独立して以降の発生学を考えると、最初突然変異マウスの遺伝子特定から始まった遺伝学的手法の導入は、その後遺伝子ノックアウトから始めるreverse geneticsに変わっていった。そして、CRISPR-Casの登場は、reverse geneticsが違うレベルに拡大する予感を抱かせる。
しかし、いったん人間に目を移せば、これとは別にWhole Genome Sequencing(WGS)遺伝学が始まっていることがわかる。昨年暮れ「第二段階に入った個人ゲノム」というタイトルで、米国ヘルスサービス会社Geisingerが行った50000人規模のエクソーム研究を紹介し、1200程度の遺伝子で、機能欠損型の突然変異を両方の染色体持つホモ接合体を特定できるという驚くべき研究を紹介した。1200遺伝子に突然変異の入ったマウスを作成するのは、CRISPRを用いても大変なことだ。
この確信をさらに拡大させたのが今日紹介するペンシルバニア大学とブロード研究所からの論文で4月13日号のNatureに掲載された。タイトルは「Human knockouts and phenotypic analysis in a cohort with a high rate of consanguineity(血族間結婚の高いコホート集団での遺伝子ノックアウトと形質の解析)」だ。

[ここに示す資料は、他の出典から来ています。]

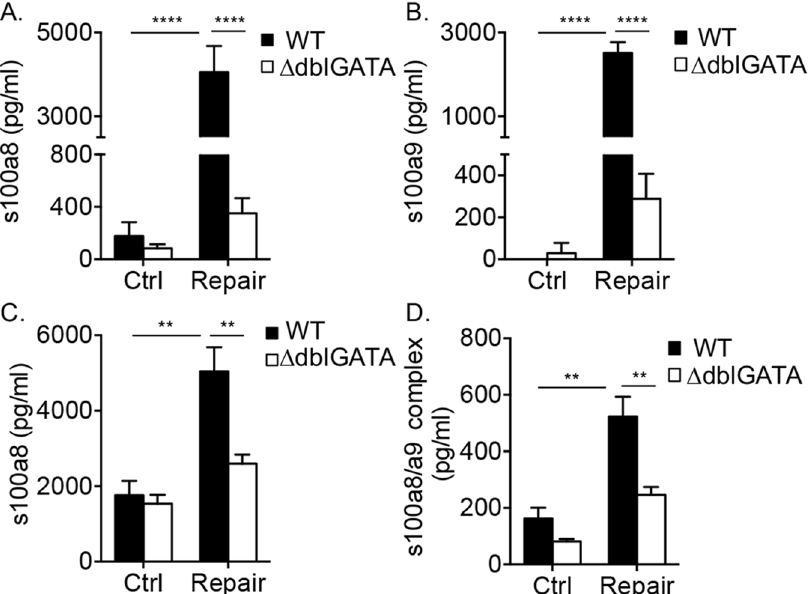
Figure 5. Induction of s100a8 and s100a9 is impaired in eosinophil deficient mice. The expression of monomeric s100a8 and s100a9 ( A–C ) and heterodimeric ( D ) protein forms were determined in the supernatants of colonic punch biopsies ( A,B ) and in the serum ( C,D ) obtained from control (Ctrl) mice, and mice during the inflammatory (DSS) and tissue repair stage. Data are from at least n = 3 experiments, ** p < 0.01; **** p <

責任著者の二人の名前をみると、おそらくパキスタン出身だろう。元々イスラム圏は血族を大事にするせいでいとこ結婚が多いが、パキスタンは全結婚の3割近くに達しているようだ。従って、機能欠損遺伝子が両方の染色体で揃う確率が圧倒的に高いと期待される。この研究では、パキスタンで始まったコホート研究の参加者約1万人のエクソーム解析を行い、変異の中で遺伝子機能が失われた突然変異を特定し、その変異を両方の染色体で持つ人(ホモ接合体)を特定、発見した幾つかの遺伝子について形質との関係を調べてて報告している。
研究の鍵になるのは、突然変異が分子機能の欠損につながるかどうかを決めることだが、この研究ではコンピュータだけでなく、人海戦術でアノテーションを行って、ほぼ9割が間違いなく機能欠損突然変異であることを確認している。
結果は期待通りで、1万人調べただけで1317の機能欠損変異をホモで持つ人が特定できている。前回紹介した5万人規模の研究を超えており、確かにパキスタンでは血族間結婚が多いことがわかるとともに、特定の遺伝子欠損による効果を調べるとき、パキスタンは格好の国であることがわかる。
実際、今回新たに発見された幾つかの遺伝子欠損について深堀をしているが、その中のAPOC3と呼ばれる血中から脂肪を除去する機構のブレーキ役の分子が欠損していた一人の家族を呼んで調べると、妻も同じ変異のホモ接合で、従って九人の子供も全てAPOC3欠損であることがわかった。すなわち、この遺伝子の機能を調べるための十分な数のポピュレーションがパキスタンでは簡単に集まることがわかる。調べてみると、親も子供も全て血中の脂肪の除去効率が高まっている。
他にも幾つかの遺伝子の機能について明らかにしているが、製薬企業が喉から手が出るほど欲しい耐糖能の異常や脂肪代謝などに関わる遺伝子とともに、チトクロームP4502F1をコードする遺伝子の欠損がIL-8の上昇を示すなど、面白そうな話が満載に見える。
この研究ではGeisingerの結果とは比較していないが、これまでのエクソーム研究で明らかにできなかったホモ接合体の変異をなんと734種類も発見している。しかし最も重要なのは、家族を調べることで、ホモ接合体やヘテロ接合体を数多く得ることができるという点だ。おそらく多くの製薬企業が殺到しているのではないだろうか。
長くなるのでこれ以上の紹介はやめるが、70億という人口を抱える人間のゲノム研究がいかに重要かを示す研究だと思う。これまでWGSは遺伝病の解析に用いられてきた。今後、明確な症状がない人でのWGS遺伝学が進むと、生活習慣病や精神疾患に関する理解が深まると期待される。この周りに、iPSやCRISPRと動物モデルなどが集まり、私の現役時代にはほとんど考えられなかった、動物から人まで一直線に繋がった遺伝学が始まっていることを実感する。